1 Alzo toog Abram op uit Egypte naar het zuiden, hij en zijn huisvrouw, en al wat hij had, en Lot met hem.

2 En Abram was zeer rijk, in vee, in zilver, en in goud.

3 En hij ging, volgens zijn reizen, van het zuiden tot Beth-El toe, tot aan de plaats, waar zijn tent in het begin geweest was, tussen Beth-El, en tussen Ai;

4 Tot de plaats des altaars, dat hij in het eerst daar gemaakt had; en Abram heeft aldaar den Naam des HEEREN aangeroepen.

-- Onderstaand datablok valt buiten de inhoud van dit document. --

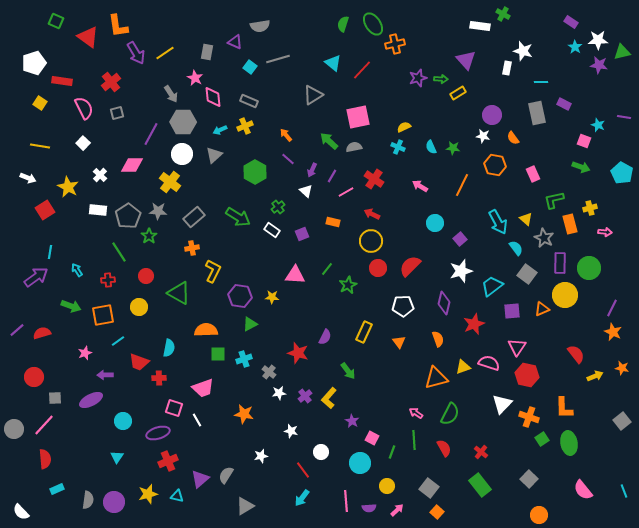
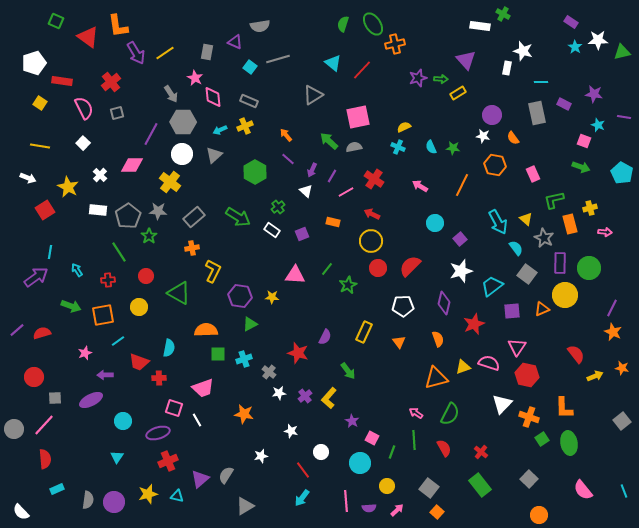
purple star at (599, 65): moved 5 px left, 29 px down
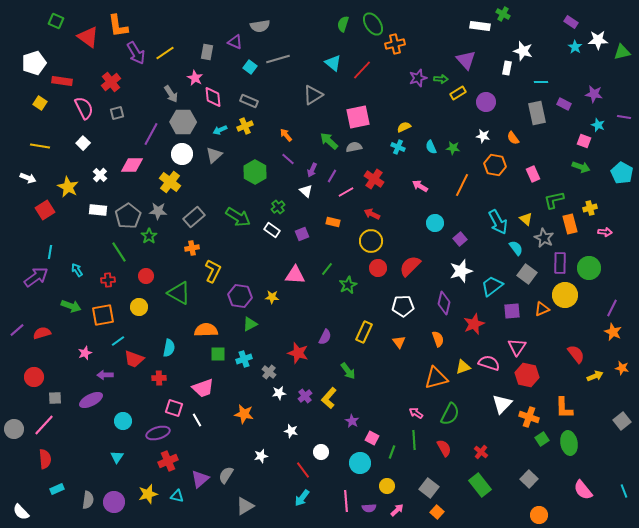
purple circle at (492, 115): moved 6 px left, 13 px up
red trapezoid at (139, 362): moved 5 px left, 3 px up
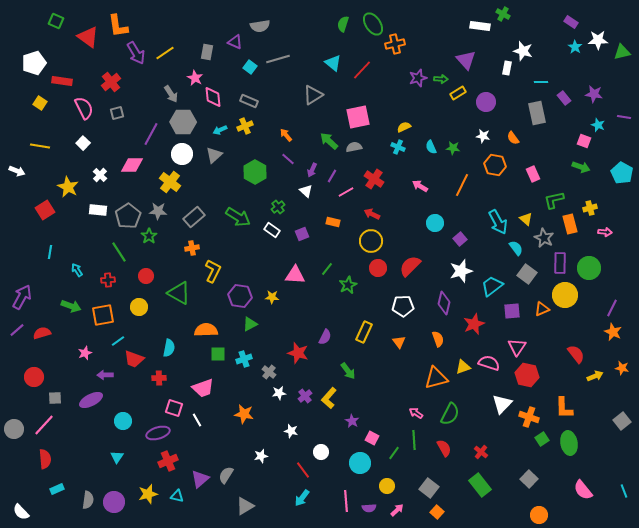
purple rectangle at (564, 104): moved 6 px up; rotated 24 degrees clockwise
white arrow at (28, 178): moved 11 px left, 7 px up
purple arrow at (36, 277): moved 14 px left, 20 px down; rotated 25 degrees counterclockwise
green line at (392, 452): moved 2 px right, 1 px down; rotated 16 degrees clockwise
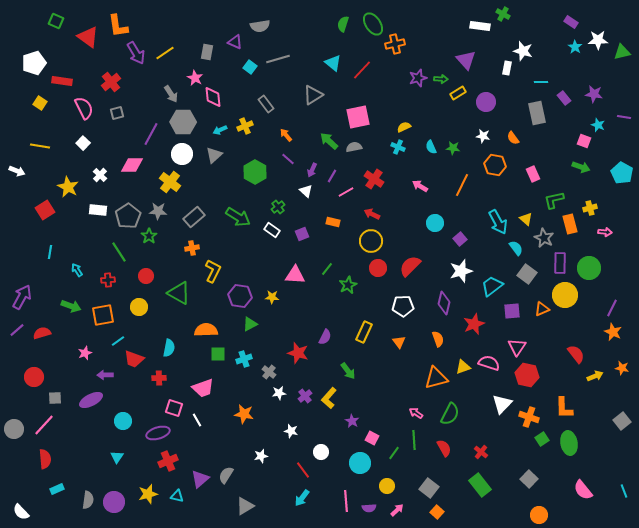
gray rectangle at (249, 101): moved 17 px right, 3 px down; rotated 30 degrees clockwise
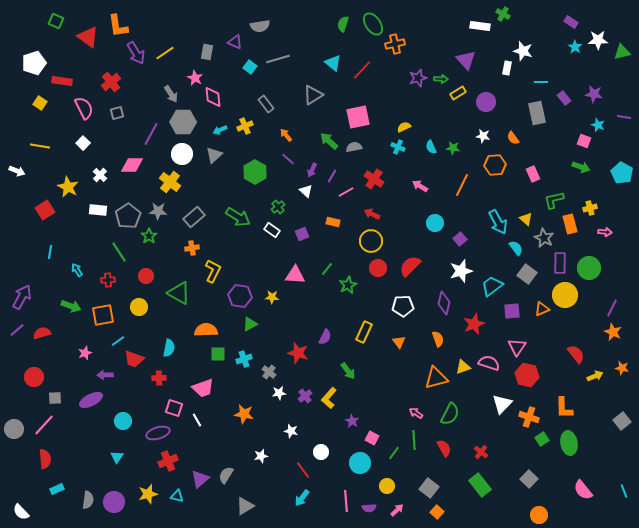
orange hexagon at (495, 165): rotated 15 degrees counterclockwise
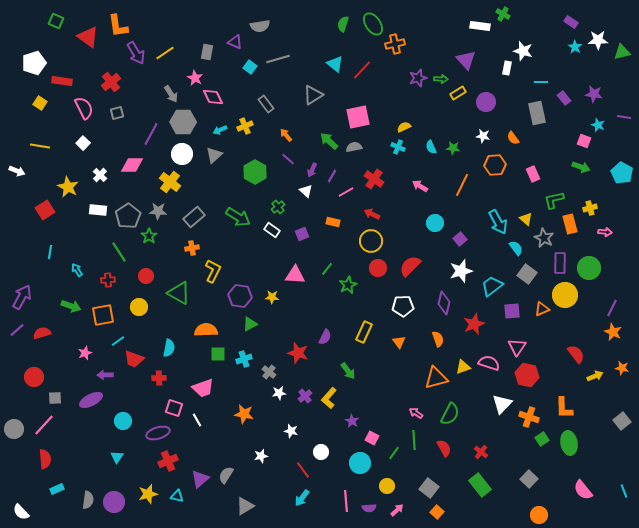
cyan triangle at (333, 63): moved 2 px right, 1 px down
pink diamond at (213, 97): rotated 20 degrees counterclockwise
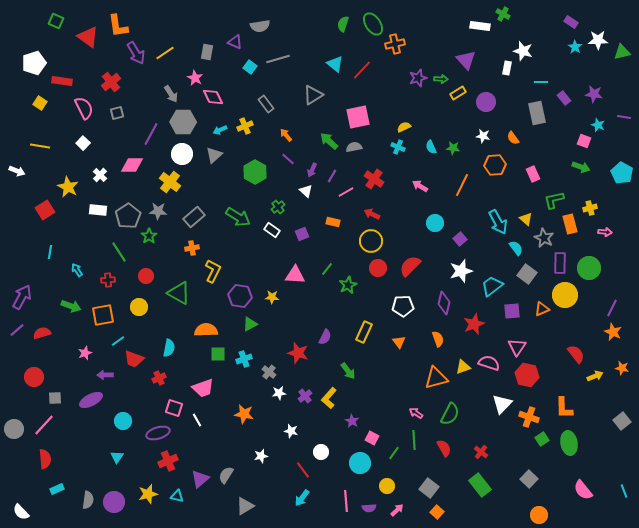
red cross at (159, 378): rotated 24 degrees counterclockwise
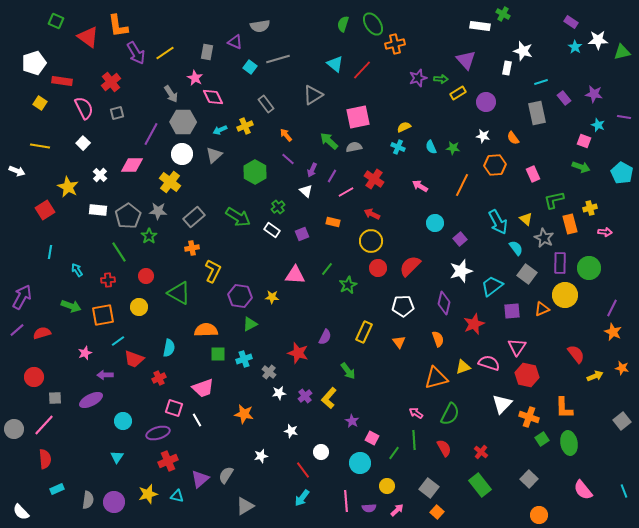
cyan line at (541, 82): rotated 16 degrees counterclockwise
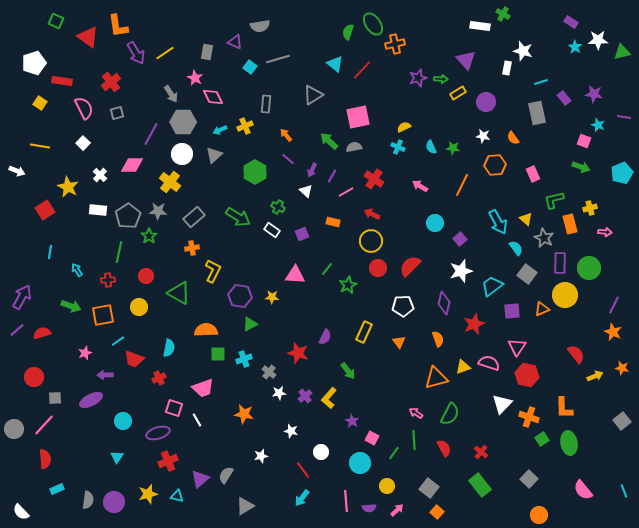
green semicircle at (343, 24): moved 5 px right, 8 px down
gray rectangle at (266, 104): rotated 42 degrees clockwise
cyan pentagon at (622, 173): rotated 20 degrees clockwise
green cross at (278, 207): rotated 24 degrees counterclockwise
green line at (119, 252): rotated 45 degrees clockwise
purple line at (612, 308): moved 2 px right, 3 px up
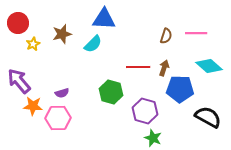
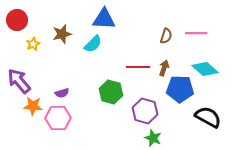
red circle: moved 1 px left, 3 px up
cyan diamond: moved 4 px left, 3 px down
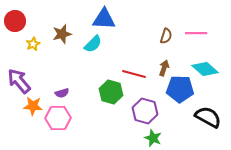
red circle: moved 2 px left, 1 px down
red line: moved 4 px left, 7 px down; rotated 15 degrees clockwise
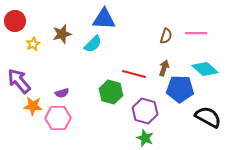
green star: moved 8 px left
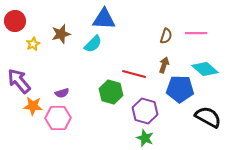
brown star: moved 1 px left
brown arrow: moved 3 px up
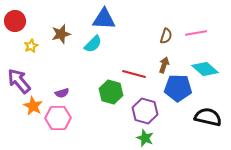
pink line: rotated 10 degrees counterclockwise
yellow star: moved 2 px left, 2 px down
blue pentagon: moved 2 px left, 1 px up
orange star: rotated 24 degrees clockwise
black semicircle: rotated 16 degrees counterclockwise
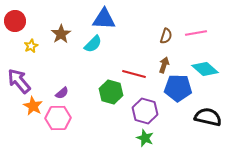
brown star: rotated 18 degrees counterclockwise
purple semicircle: rotated 24 degrees counterclockwise
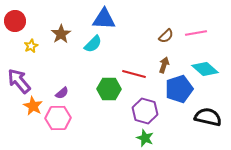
brown semicircle: rotated 28 degrees clockwise
blue pentagon: moved 1 px right, 1 px down; rotated 20 degrees counterclockwise
green hexagon: moved 2 px left, 3 px up; rotated 15 degrees counterclockwise
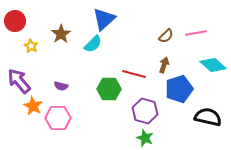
blue triangle: rotated 45 degrees counterclockwise
yellow star: rotated 16 degrees counterclockwise
cyan diamond: moved 8 px right, 4 px up
purple semicircle: moved 1 px left, 7 px up; rotated 56 degrees clockwise
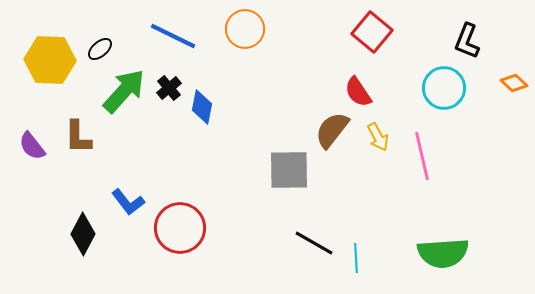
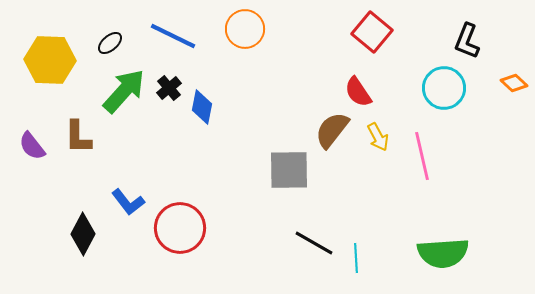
black ellipse: moved 10 px right, 6 px up
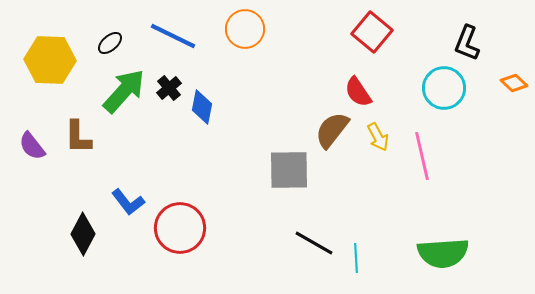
black L-shape: moved 2 px down
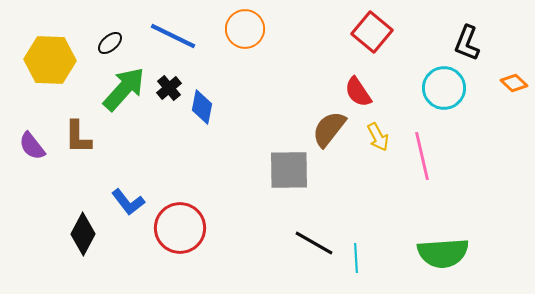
green arrow: moved 2 px up
brown semicircle: moved 3 px left, 1 px up
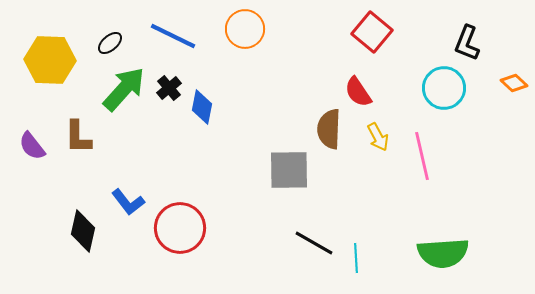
brown semicircle: rotated 36 degrees counterclockwise
black diamond: moved 3 px up; rotated 15 degrees counterclockwise
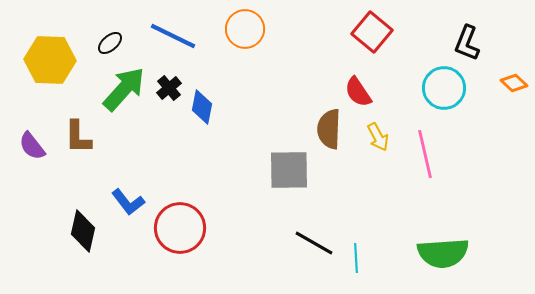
pink line: moved 3 px right, 2 px up
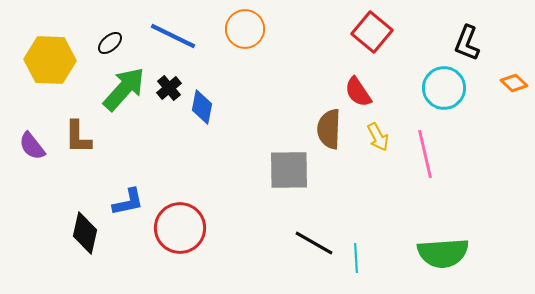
blue L-shape: rotated 64 degrees counterclockwise
black diamond: moved 2 px right, 2 px down
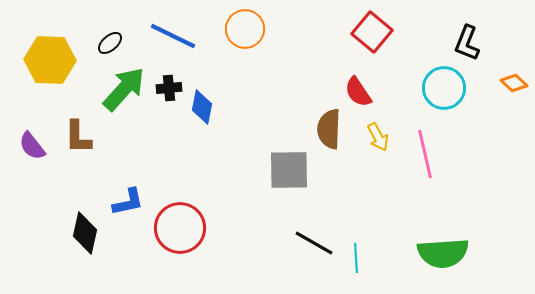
black cross: rotated 35 degrees clockwise
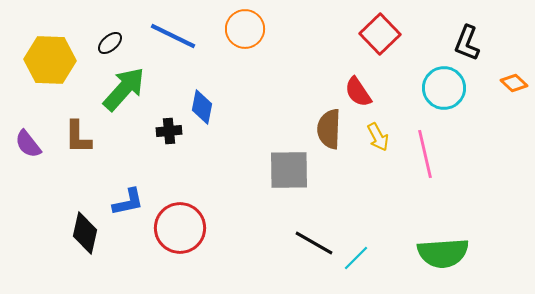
red square: moved 8 px right, 2 px down; rotated 6 degrees clockwise
black cross: moved 43 px down
purple semicircle: moved 4 px left, 2 px up
cyan line: rotated 48 degrees clockwise
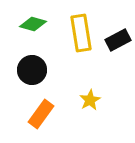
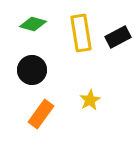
black rectangle: moved 3 px up
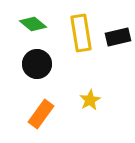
green diamond: rotated 24 degrees clockwise
black rectangle: rotated 15 degrees clockwise
black circle: moved 5 px right, 6 px up
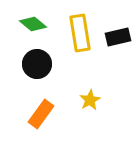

5 En Lot, die met Abram toog, had ook schapen, en runderen, en tenten.

6 En dat land droeg hen niet, om samen te wonen; want hun have was vele, zodat zij samen niet konden wonen.

7 En er was twist tussen de herders van Abrams vee, en tussen de herders van Lots vee. Ook woonden toen de Kanaanieten en Ferezieten in dat land.

8 En Abram zeide tot Lot: Laat toch geen twisting zijn tussen mij en tussen u, en tussen mijn herders en tussen uw herders; want wij zijn mannen broeders.

9 Is niet het ganse land voor uw aangezicht? Scheid u toch van mij; zo gij de linkerhand kiest, zo zal ik ter rechterhand gaan; en zo gij de rechterhand, zo zal ik ter linkerhand gaan.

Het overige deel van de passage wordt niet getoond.